Under Proposal to Eliminate the Alternative Minimum Tax, Only Highest Earners Would Receive a Significant Tax Cut
Lawmakers have proposed eliminating Wisconsin’s Alternative Minimum Tax, a change that would give a tax cut to some people with high incomes and exclude nearly all taxpayers with incomes under $100,000. The legislature’s budget committee is likely to vote on the proposal next week.
The AMT is a way of making sure that at least a minimum level of income tax is paid by individuals who have relatively high incomes and have a lot of tax deductions and exclusions. As lawmakers have cut income tax rates for taxpayers with high incomes, the number of people required to pay the AMT has increased. Eliminating the AMT this year would give a $27.8 million tax break this year to mostly high-earning taxpayers.

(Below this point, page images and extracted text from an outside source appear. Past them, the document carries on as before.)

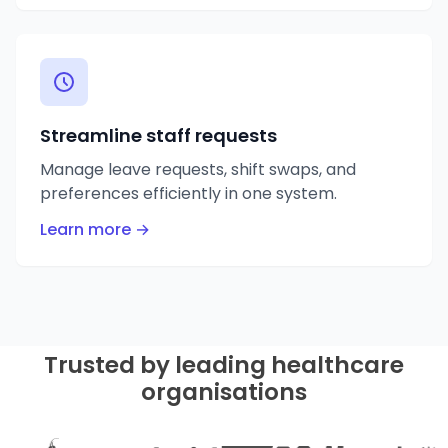
Streamline staff requests
Manage leave requests, shift swaps, and
preferences efficiently in one system.
Learn more →
Trusted by leading healthcare
organisations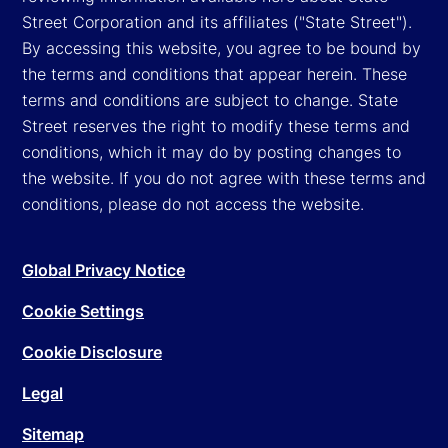
Street Corporation and its affiliates ("State Street").
By accessing this website, you agree to be bound by
the terms and conditions that appear herein. These
terms and conditions are subject to change. State
Street reserves the right to modify these terms and
conditions, which it may do by posting changes to
the website. If you do not agree with these terms and
conditions, please do not access the website.
Global Privacy Notice
Cookie Settings
Cookie Disclosure
Legal
Sitemap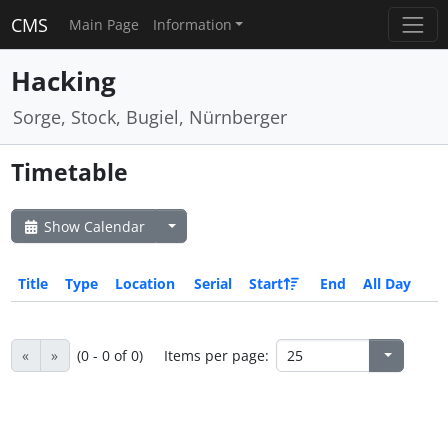
CMS
Main Page
Information
Hacking
Sorge, Stock, Bugiel, Nürnberger
Timetable
Show Calendar
Title
Type
Location
Serial
Start
End
All Day
«
»
(0 - 0 of 0)
Items per page: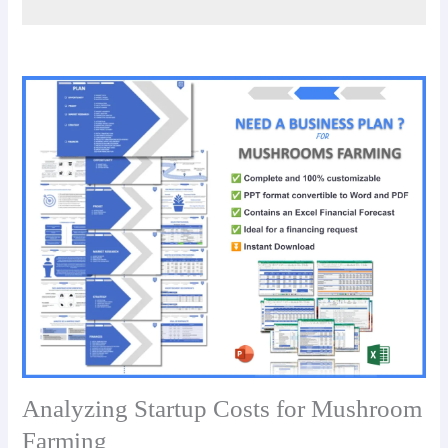
Analyzing Startup Costs for Mushroom
Farming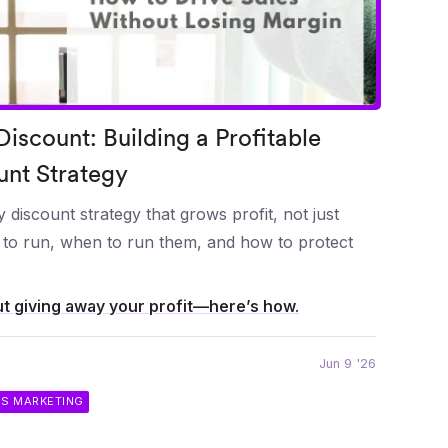
iscount: Building a Profitable
unt Strategy
 discount strategy that grows profit, not just
s to run, when to run them, and how to protect
t giving away your profit—here’s how.
Jun 9 '26
IS MARKETING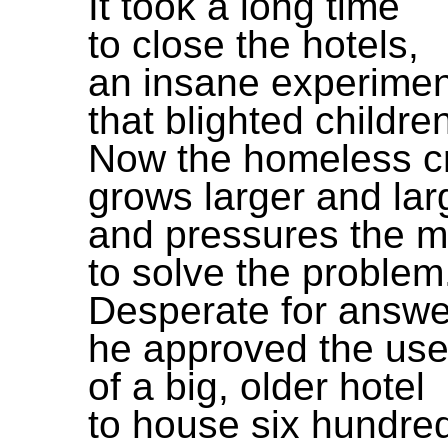
It took a long time
to close the hotels,
an insane experimen
that blighted children
Now the homeless cr
grows larger and lar
and pressures the 
to solve the problem
Desperate for answe
he approved the us
of a big, older hotel
to house six hundred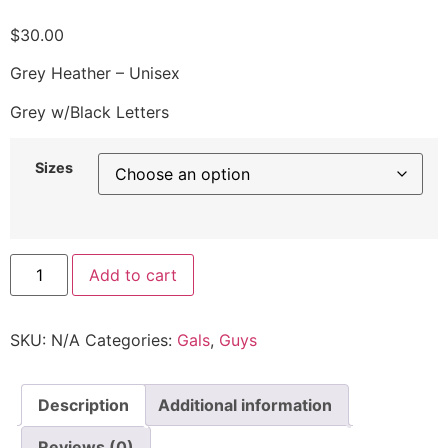
$
30.00
Grey Heather – Unisex
Grey w/Black Letters
Sizes
Add to cart
SKU:
N/A
Categories:
Gals
,
Guys
Description
Additional information
Reviews (0)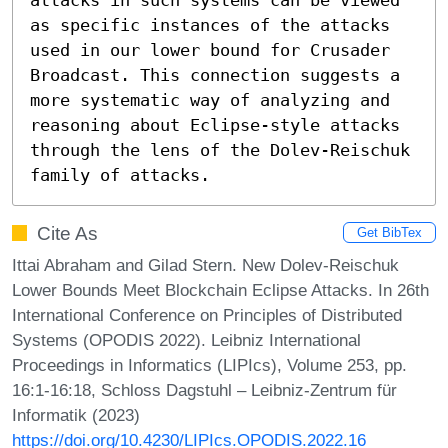
as specific instances of the attacks 
used in our lower bound for Crusader 
Broadcast. This connection suggests a 
more systematic way of analyzing and 
reasoning about Eclipse-style attacks 
through the lens of the Dolev-Reischuk 
family of attacks.
Cite As
Get BibTex
Ittai Abraham and Gilad Stern. New Dolev-Reischuk
Lower Bounds Meet Blockchain Eclipse Attacks. In 26th
International Conference on Principles of Distributed
Systems (OPODIS 2022). Leibniz International
Proceedings in Informatics (LIPIcs), Volume 253, pp.
16:1-16:18, Schloss Dagstuhl – Leibniz-Zentrum für
Informatik (2023)
https://doi.org/10.4230/LIPIcs.OPODIS.2022.16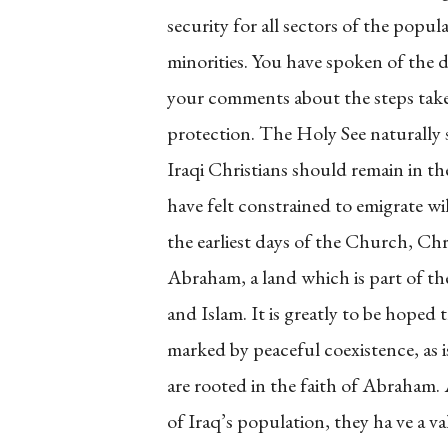
security for all sectors of the popul
minorities. You have spoken of the di
your comments about the steps tak
protection. The Holy See naturally 
Iraqi Christians should remain in t
have felt constrained to emigrate wil
the earliest days of the Church, Chr
Abraham, a land which is part of t
and Islam. It is greatly to be hoped t
marked by peaceful coexistence, as i
are rooted in the faith of Abraham.
of Iraq’s population, they ha ve a v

Eliminating the AMT would mostly benefit taxpayers earning $200,000 or more. Only about 0.2% of taxpayers earning under $100,000 would receive a tax cut under this proposal, compared to 29% of taxpayers with incomes over $200,000.
In dollar amounts, the tax cut would be minimal for taxpayers earning under $100,000. They could expect to receive a tax cut of only $2, based on the 2013 AMT amounts paid by all taxpayers in that income group. In contrast, taxpayers with incomes of over $200,000 would receive an estimated tax break of $283 from eliminating the AMT.
There’s a lot we don’t know about the tax proposal at this point. Lawmakers have said that they would make other tax changes to compensate for the revenue lost by eliminating the AMT, but have not released any details. We also don’t know yet whether lawmakers want to eliminate the AMT right away or phase it out over time. But one thing is clear: Eliminating the AMT would give a tax break to high earners, with very little benefit to anyone else.